Exercise: Reproduce all of the following lines word for word, omitting the pictures from your copy.
┌─ Dataset
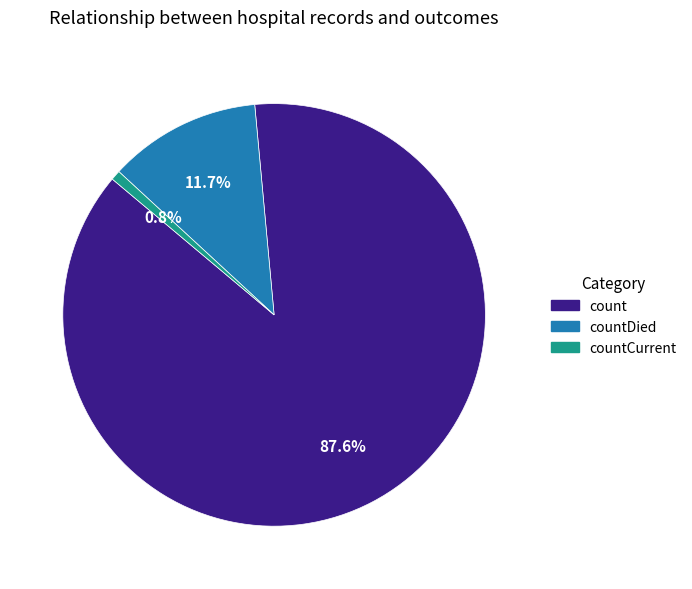

The count slice represents 88% of the pie. True or false?

True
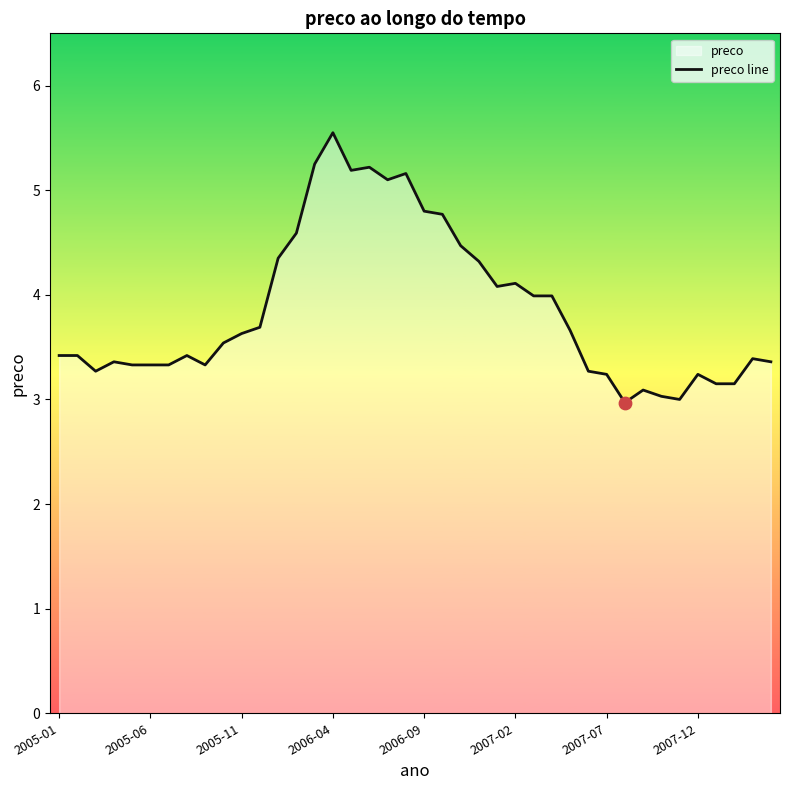

What is the smallest value displayed?

3.0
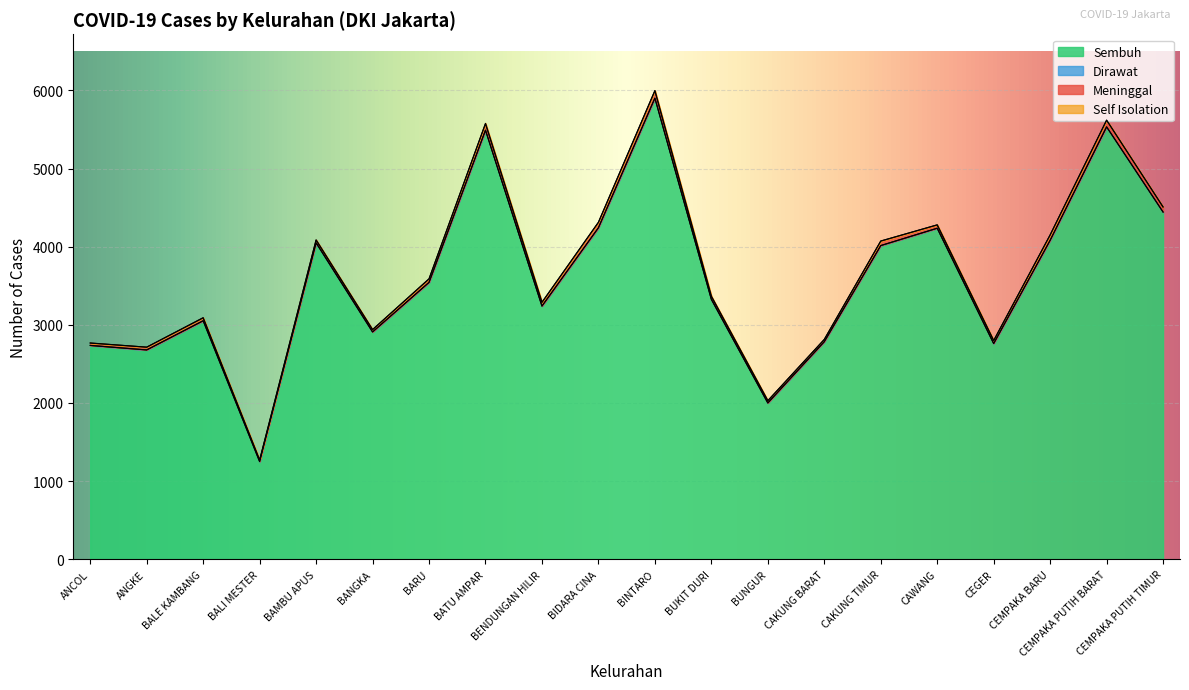

How many data points does each series have?

20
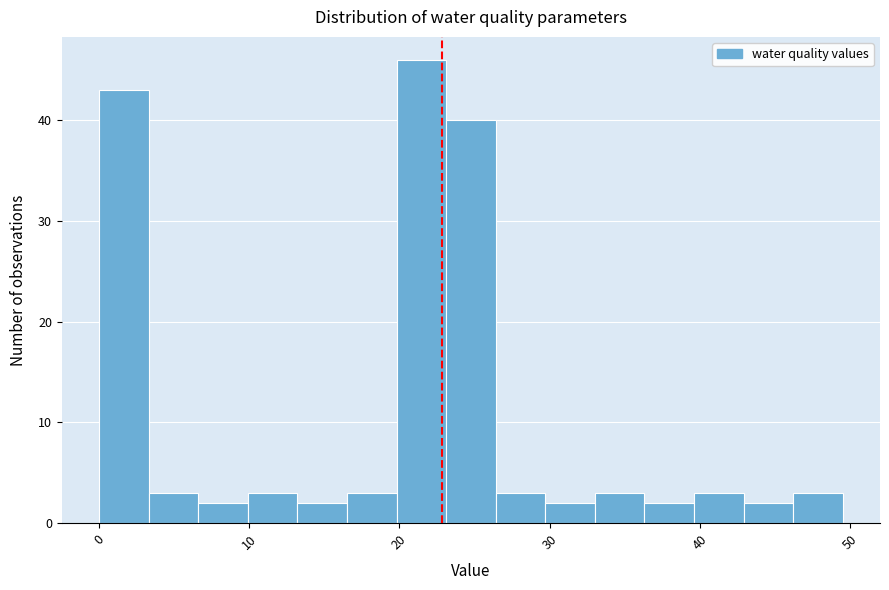

Around what value on the x-axis is the tallest bar? Give the approximate position of its centre, as read against the axis.

21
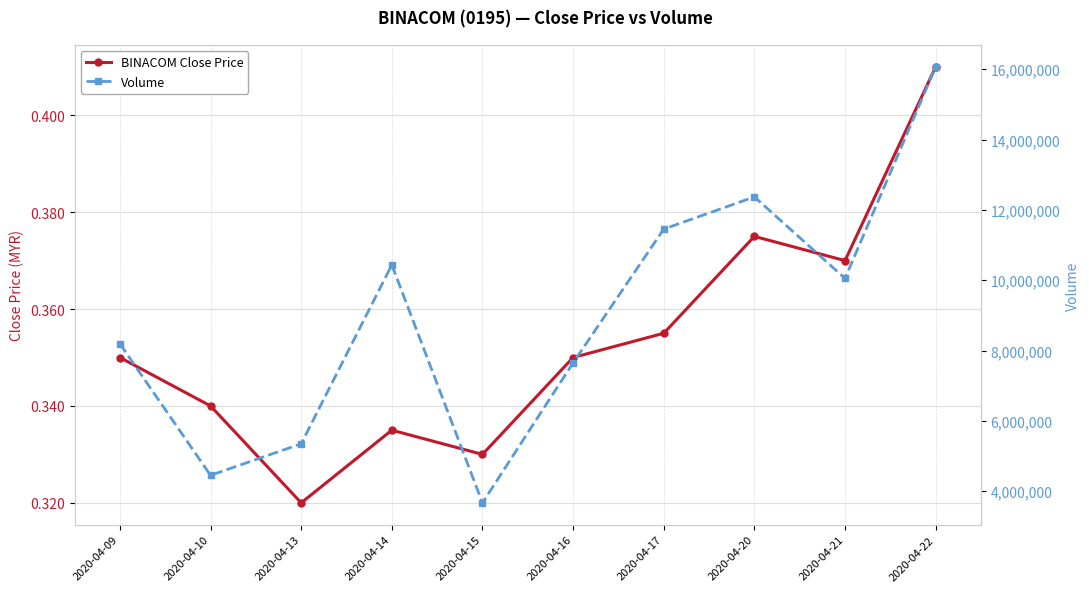

Which series changed the most between 2020-04-10 and 2020-04-17?

Volume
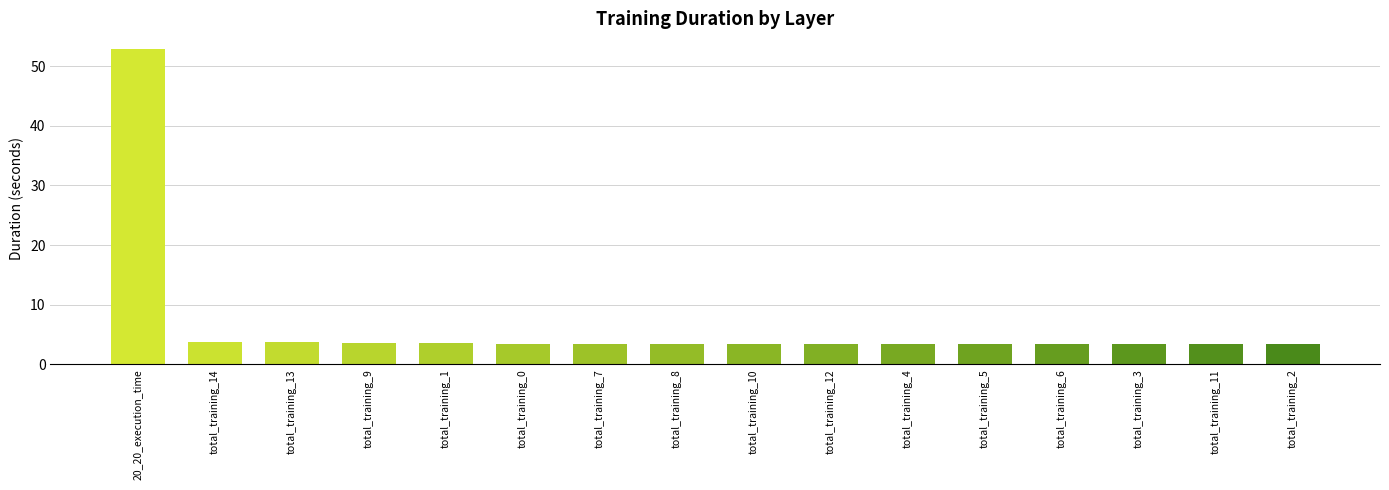

What is the value of the 11th bar from the left?

3.5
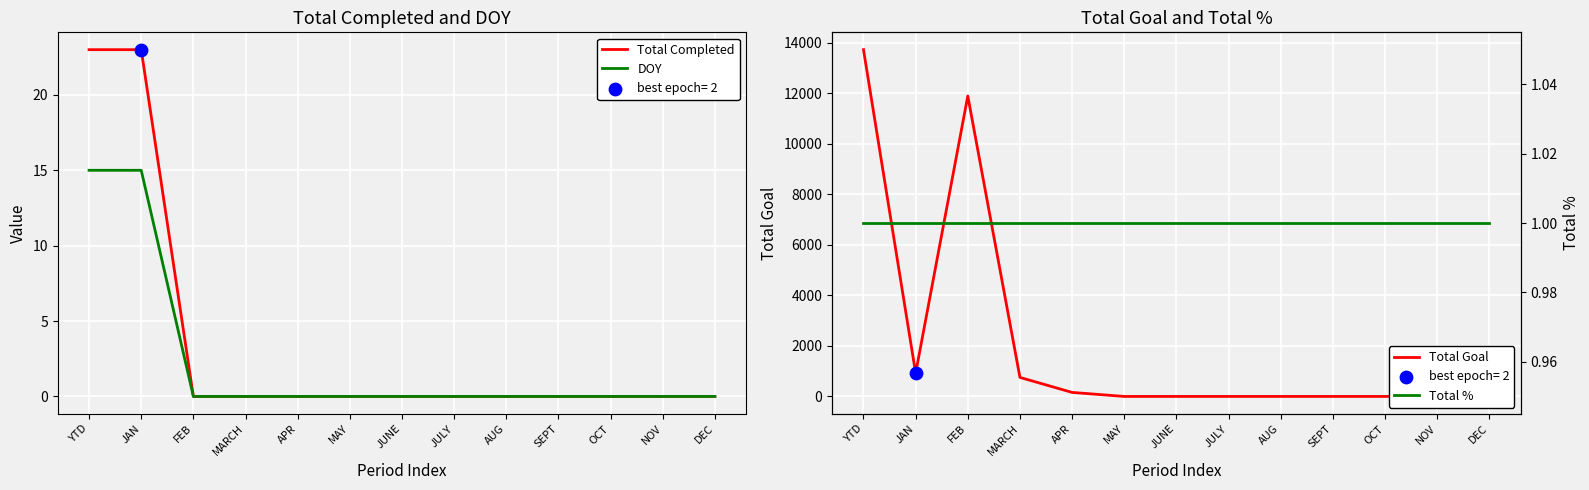

What are all the series names shown in the legend?

Total Completed, DOY, Total Goal, Total %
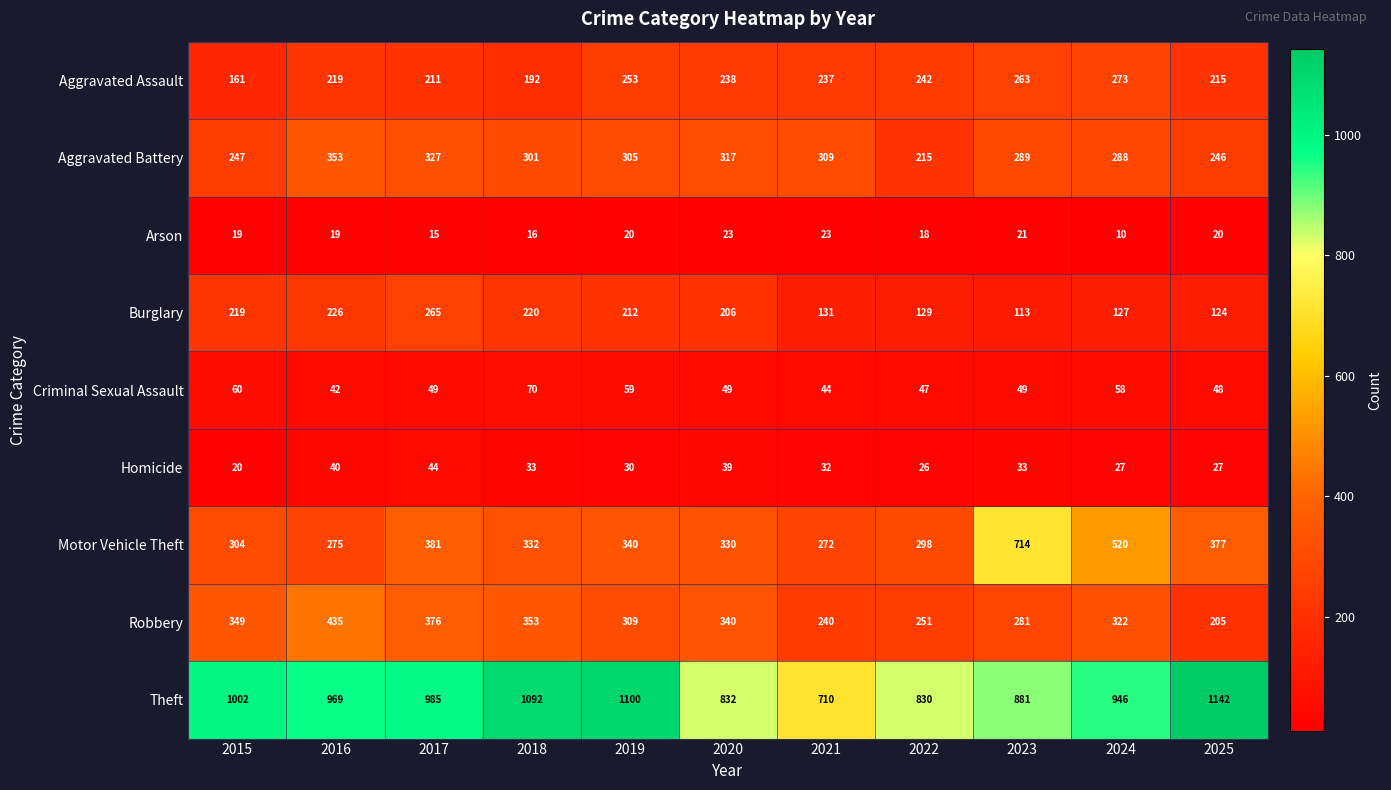

What is the difference between the highest and lowest values at 2019?

1080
└─
Reply to the task:
The count slice represents 88% of the pie. True or false?

True

What is the smallest value displayed?

3.0

How many data points does each series have?

20

Around what value on the x-axis is the tallest bar? Give the approximate position of its centre, as read against the axis.

21

Which series changed the most between 2020-04-10 and 2020-04-17?

Volume

What is the value of the 11th bar from the left?

3.5

What are all the series names shown in the legend?

Total Completed, DOY, Total Goal, Total %

What is the difference between the highest and lowest values at 2019?

1080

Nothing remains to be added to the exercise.